The laws and regulations have two key impacts. The first impact is on any United States citizen who has an interest in or has signing authority over an account located in a foreign country in excess of US$10,000. The second impact is on foreign financial institutions which maintain accounts for United States citizens under the Foreign Account Tax Compliance Act (FATCA). This article focuses on the latter, with particular relevance to the operations of financial institutions in the Pacific.
Impact on foreign financial institutions and other entities
One key part of FATCA is a requirement that foreign financial institutions, hedge/private equity funds, trusts, partnerships and corporations (Institutions) either agree with the US Department of Treasury to disclose information about US investors or be subject to the statutory withholding regime (a 30% rate).

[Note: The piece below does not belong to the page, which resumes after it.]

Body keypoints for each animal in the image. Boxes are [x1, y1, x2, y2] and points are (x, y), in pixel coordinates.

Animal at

Issues immediately arise therefore regarding the steps being taken by Australian and Pacific based institutions to reach such agreement and the position they should be taking regarding their own dealings with trust companies, partnerships and corporations who are themselves customers and perhaps not the beneficial owner of funds in any given account.
There are also a number of other implications of FATCA, including:
- imposing a similar withholding tax on foreign companies which fail to supply the name, address and tax identification number of any US individual with at least 10 percent ownership in that company. Issues arise here regarding the obligations now placed on the Institution to conduct further and detailed due diligence regarding the exact ownership of all relevant entities they are dealing with. This task in itself could be significant, even in a relatively modest corporate structure.

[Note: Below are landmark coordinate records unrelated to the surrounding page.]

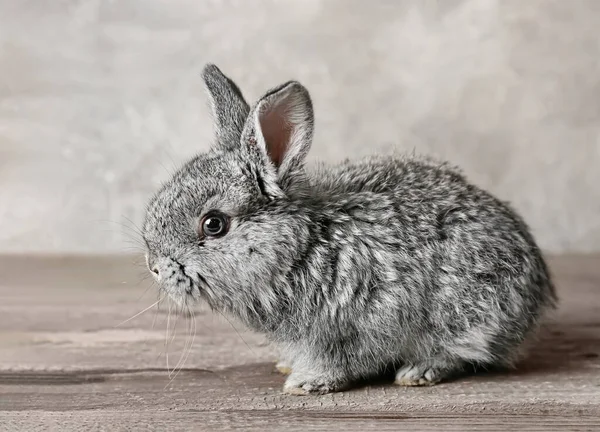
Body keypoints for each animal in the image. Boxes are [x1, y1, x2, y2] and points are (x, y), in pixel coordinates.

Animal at [144, 63, 556, 394]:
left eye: (214, 224)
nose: (154, 266)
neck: (302, 250)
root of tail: (539, 289)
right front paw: (289, 367)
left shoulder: (351, 327)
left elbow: (340, 361)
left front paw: (306, 383)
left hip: (469, 314)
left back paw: (418, 372)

- relevantly for the Pacific, given the prevalence of trust arrangements in various jurisdictions, regulations will now be in effect for foreign trusts if any current, future or contingent beneficiary is a US citizen, and the Treasury Department is now allowed to presume that a foreign trust has a US beneficiary if a US citizen directly or indirectly transfers property to that trust. There are a number of issues here for the Institution, including:
- ascertaining its exposure to foreign trusts;
- ascertaining its position in relation to who or what may (relevantly) be a current, future or contingent beneficiary (including the treatment of discretionary trusts); and
- how the Institution can shift the onus of determining when property has been transferred by a US citizen into a foreign trust, the meaning of ‘property’ in this context, and where property is domiciled.

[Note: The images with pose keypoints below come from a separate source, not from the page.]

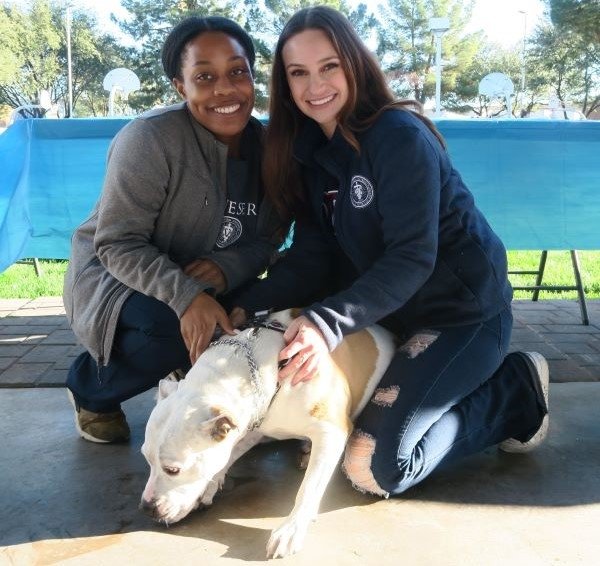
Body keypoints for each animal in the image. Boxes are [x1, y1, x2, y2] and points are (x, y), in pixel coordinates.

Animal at [138, 310, 396, 560]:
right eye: (146, 460)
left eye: (173, 470)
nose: (146, 508)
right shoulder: (252, 427)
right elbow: (228, 455)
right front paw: (210, 486)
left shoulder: (331, 431)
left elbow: (309, 487)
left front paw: (292, 529)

The above highlights just a few of the key issues which now arise for Institutions operating in the Pacific which are or may be exposed to these new laws and regulations. Institutions would be well advised to acquaint themselves with the details of the new laws and regulations and determine where and how they may be exposed.
This article has been prepared for the general information of clients and contacts of PLN Lawyers Sydney and the affiliated firms of the Pacific Legal Network. While it deals with and comments on the law in specific areas it is not intended nor should it be used, as a substitute for specific legal advice as legal counsel may only be given in response to inquiries regarding particular situations.